=== Begin Enclosure ===

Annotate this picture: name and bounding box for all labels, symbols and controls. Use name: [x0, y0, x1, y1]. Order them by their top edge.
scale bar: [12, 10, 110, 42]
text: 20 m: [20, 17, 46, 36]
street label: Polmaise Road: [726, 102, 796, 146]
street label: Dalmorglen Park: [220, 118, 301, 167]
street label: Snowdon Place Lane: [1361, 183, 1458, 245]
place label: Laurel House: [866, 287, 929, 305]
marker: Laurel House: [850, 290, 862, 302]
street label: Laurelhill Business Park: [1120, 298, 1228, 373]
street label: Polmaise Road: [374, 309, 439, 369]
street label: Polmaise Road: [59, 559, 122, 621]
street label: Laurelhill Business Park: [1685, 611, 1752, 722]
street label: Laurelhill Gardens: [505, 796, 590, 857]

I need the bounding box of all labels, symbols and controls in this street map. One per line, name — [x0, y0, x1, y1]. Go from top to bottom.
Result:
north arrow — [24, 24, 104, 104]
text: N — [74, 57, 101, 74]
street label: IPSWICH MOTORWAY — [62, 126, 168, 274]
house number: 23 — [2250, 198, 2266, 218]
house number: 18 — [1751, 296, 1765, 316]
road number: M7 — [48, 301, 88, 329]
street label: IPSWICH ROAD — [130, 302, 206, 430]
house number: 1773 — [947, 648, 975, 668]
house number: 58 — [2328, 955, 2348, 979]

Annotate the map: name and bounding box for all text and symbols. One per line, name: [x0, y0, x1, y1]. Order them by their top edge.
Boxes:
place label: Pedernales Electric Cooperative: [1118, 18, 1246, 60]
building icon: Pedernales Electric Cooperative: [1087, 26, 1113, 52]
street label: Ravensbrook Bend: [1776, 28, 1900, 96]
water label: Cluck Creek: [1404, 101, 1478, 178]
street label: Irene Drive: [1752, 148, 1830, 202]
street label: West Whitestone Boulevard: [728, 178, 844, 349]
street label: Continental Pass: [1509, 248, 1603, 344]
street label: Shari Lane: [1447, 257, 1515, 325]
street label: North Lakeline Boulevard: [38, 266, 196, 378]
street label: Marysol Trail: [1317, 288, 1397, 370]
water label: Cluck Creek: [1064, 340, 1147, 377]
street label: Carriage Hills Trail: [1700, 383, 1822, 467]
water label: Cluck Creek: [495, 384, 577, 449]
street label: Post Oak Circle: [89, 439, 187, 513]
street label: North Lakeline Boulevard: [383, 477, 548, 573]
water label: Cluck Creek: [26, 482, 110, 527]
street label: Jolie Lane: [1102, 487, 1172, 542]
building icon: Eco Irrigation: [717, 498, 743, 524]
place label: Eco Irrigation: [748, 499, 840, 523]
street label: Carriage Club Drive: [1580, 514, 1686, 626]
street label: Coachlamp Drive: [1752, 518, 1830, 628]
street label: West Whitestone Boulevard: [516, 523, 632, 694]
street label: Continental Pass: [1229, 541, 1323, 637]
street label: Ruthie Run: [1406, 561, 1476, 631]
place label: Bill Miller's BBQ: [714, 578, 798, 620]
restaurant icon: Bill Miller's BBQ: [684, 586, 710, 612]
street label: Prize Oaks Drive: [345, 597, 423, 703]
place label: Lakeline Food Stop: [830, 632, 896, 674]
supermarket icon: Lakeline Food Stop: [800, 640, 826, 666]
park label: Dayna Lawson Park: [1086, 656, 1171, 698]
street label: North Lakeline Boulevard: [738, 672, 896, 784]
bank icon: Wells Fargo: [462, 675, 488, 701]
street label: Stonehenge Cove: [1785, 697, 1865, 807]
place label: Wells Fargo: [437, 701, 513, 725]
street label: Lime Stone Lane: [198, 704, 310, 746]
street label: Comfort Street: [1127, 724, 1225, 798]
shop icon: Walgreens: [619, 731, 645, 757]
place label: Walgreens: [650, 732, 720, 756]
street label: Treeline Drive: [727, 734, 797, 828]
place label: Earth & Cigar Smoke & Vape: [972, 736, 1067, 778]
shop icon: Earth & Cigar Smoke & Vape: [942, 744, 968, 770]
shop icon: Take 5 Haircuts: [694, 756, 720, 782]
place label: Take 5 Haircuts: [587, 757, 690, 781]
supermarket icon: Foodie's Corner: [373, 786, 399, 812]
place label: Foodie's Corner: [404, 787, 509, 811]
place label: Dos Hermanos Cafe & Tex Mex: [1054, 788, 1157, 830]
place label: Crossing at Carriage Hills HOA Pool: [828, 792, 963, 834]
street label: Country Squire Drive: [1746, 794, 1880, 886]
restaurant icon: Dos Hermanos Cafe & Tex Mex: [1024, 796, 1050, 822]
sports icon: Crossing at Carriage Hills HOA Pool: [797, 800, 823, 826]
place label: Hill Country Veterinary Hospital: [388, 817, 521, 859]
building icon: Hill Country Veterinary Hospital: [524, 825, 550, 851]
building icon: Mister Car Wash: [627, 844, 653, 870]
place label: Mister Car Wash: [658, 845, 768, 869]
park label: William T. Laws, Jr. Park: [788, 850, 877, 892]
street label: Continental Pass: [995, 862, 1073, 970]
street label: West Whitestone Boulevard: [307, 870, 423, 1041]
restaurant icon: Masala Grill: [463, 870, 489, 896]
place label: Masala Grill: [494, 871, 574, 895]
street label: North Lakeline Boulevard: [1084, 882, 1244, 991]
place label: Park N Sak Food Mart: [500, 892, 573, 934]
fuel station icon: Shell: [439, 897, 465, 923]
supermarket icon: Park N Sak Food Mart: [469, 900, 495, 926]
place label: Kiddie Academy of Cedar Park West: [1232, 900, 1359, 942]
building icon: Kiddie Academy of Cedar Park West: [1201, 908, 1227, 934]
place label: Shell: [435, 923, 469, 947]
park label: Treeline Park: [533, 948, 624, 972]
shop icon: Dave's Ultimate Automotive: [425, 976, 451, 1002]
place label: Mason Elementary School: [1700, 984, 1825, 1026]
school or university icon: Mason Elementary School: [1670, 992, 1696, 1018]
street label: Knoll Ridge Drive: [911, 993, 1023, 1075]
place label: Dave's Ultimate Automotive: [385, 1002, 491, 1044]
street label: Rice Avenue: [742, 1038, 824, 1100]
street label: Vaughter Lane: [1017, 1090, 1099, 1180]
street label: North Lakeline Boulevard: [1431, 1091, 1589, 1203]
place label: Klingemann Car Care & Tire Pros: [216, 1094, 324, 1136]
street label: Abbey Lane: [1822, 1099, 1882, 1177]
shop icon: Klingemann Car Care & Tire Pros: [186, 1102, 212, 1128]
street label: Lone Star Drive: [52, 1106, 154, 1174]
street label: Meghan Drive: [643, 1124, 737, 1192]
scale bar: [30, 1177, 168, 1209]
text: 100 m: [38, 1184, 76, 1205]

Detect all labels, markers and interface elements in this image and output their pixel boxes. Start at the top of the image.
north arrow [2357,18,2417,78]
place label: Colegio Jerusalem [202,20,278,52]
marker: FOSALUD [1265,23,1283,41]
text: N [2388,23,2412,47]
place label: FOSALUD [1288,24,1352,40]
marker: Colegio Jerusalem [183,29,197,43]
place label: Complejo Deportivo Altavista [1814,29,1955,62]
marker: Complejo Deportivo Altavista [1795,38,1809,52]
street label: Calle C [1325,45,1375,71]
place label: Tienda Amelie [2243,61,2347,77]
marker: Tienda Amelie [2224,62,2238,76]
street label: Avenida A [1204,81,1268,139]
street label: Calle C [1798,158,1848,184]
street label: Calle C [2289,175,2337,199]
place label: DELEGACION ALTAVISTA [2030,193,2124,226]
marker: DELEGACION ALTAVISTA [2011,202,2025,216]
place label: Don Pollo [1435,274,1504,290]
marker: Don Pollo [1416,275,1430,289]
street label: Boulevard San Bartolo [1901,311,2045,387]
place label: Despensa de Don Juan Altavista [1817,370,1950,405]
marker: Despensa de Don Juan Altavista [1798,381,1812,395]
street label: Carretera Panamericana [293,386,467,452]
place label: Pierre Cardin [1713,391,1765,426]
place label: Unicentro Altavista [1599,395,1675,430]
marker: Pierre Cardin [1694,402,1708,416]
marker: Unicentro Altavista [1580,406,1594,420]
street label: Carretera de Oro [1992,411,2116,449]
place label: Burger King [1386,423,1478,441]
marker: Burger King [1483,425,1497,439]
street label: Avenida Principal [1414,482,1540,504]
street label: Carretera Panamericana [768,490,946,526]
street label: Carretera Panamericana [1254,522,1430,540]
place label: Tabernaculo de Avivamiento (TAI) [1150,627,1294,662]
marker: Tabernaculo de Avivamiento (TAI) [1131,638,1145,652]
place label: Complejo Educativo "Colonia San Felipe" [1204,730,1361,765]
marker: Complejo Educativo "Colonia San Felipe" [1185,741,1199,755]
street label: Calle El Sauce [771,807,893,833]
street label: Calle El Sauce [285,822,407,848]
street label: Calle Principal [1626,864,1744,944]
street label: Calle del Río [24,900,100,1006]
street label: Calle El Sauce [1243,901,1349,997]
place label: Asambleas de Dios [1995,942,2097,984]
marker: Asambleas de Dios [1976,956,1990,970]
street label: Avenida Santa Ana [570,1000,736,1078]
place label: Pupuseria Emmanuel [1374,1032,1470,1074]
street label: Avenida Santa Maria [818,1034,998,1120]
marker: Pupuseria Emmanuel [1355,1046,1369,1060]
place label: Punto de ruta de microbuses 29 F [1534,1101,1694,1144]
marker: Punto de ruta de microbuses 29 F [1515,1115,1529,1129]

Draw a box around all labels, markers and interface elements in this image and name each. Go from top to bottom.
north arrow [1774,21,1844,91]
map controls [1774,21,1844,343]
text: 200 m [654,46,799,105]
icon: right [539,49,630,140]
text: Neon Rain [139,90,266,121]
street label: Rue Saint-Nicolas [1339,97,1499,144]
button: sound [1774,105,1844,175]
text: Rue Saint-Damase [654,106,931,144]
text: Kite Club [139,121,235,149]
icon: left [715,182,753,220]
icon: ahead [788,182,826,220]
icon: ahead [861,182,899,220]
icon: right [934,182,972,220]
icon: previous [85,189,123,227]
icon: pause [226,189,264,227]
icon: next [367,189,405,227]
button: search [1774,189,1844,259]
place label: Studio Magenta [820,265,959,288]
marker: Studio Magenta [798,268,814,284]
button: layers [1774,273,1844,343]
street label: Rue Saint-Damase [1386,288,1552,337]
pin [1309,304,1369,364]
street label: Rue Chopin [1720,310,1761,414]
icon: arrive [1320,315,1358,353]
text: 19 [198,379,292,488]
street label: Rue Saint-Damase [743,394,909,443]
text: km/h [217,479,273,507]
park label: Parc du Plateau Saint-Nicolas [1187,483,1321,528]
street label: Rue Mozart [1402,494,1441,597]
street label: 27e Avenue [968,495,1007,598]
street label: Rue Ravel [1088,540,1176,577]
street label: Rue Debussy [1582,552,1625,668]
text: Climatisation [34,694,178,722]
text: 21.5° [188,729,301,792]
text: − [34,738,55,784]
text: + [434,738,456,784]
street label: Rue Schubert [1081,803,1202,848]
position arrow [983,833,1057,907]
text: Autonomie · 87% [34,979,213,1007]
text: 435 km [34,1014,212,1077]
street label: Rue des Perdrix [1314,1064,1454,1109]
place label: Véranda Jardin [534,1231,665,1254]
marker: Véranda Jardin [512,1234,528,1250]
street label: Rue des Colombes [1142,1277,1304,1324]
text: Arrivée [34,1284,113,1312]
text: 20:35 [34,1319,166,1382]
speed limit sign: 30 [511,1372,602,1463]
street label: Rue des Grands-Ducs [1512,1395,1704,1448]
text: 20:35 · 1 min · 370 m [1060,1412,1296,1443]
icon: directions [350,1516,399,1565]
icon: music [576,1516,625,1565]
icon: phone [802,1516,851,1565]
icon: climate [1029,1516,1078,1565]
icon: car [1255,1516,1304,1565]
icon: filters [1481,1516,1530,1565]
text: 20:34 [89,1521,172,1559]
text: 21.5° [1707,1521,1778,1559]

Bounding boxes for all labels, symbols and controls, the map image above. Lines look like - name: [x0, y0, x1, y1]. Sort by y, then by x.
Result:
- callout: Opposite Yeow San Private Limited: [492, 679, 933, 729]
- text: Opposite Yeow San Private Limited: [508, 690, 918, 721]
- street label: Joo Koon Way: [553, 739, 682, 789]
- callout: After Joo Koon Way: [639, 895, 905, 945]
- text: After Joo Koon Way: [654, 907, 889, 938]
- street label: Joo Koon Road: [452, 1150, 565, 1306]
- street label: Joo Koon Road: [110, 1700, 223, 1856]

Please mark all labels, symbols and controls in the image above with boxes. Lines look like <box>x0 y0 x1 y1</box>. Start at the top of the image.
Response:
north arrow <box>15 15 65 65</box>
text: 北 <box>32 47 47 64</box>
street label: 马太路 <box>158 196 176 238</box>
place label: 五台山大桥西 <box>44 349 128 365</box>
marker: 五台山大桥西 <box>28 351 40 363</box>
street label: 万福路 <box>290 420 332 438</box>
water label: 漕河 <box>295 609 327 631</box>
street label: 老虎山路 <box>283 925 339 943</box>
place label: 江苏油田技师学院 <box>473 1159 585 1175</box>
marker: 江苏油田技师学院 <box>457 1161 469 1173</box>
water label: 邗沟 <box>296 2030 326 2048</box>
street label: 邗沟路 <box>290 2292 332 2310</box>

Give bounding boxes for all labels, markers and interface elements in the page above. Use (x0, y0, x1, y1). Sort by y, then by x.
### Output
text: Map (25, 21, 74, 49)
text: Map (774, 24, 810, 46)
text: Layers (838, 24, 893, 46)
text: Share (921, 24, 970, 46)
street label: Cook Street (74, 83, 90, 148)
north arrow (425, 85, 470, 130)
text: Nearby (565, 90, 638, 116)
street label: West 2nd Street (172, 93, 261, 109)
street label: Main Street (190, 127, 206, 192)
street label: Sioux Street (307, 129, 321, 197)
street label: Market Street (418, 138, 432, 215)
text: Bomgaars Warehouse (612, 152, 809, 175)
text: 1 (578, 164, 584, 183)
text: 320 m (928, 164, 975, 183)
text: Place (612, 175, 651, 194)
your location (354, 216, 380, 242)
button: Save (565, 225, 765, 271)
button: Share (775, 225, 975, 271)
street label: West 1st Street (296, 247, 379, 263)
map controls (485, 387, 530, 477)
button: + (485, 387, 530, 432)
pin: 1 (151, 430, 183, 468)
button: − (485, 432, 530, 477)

=== End Enclosure ===

--- EXERCISE OBJECTIVE ---
Search the listing above for the lines with "Please mark all" and "Give bounding boxes", then output those lines and all lines between them exactly.

--- ANSWER FOR THE TASK ---
Please mark all labels, symbols and controls in the image above with boxes. Lines look like <box>x0 y0 x1 y1</box>. Start at the top of the image.
Response:
north arrow <box>15 15 65 65</box>
text: 北 <box>32 47 47 64</box>
street label: 马太路 <box>158 196 176 238</box>
place label: 五台山大桥西 <box>44 349 128 365</box>
marker: 五台山大桥西 <box>28 351 40 363</box>
street label: 万福路 <box>290 420 332 438</box>
water label: 漕河 <box>295 609 327 631</box>
street label: 老虎山路 <box>283 925 339 943</box>
place label: 江苏油田技师学院 <box>473 1159 585 1175</box>
marker: 江苏油田技师学院 <box>457 1161 469 1173</box>
water label: 邗沟 <box>296 2030 326 2048</box>
street label: 邗沟路 <box>290 2292 332 2310</box>

Give bounding boxes for all labels, markers and interface elements in the page above. Use (x0, y0, x1, y1). Sort by y, then by x.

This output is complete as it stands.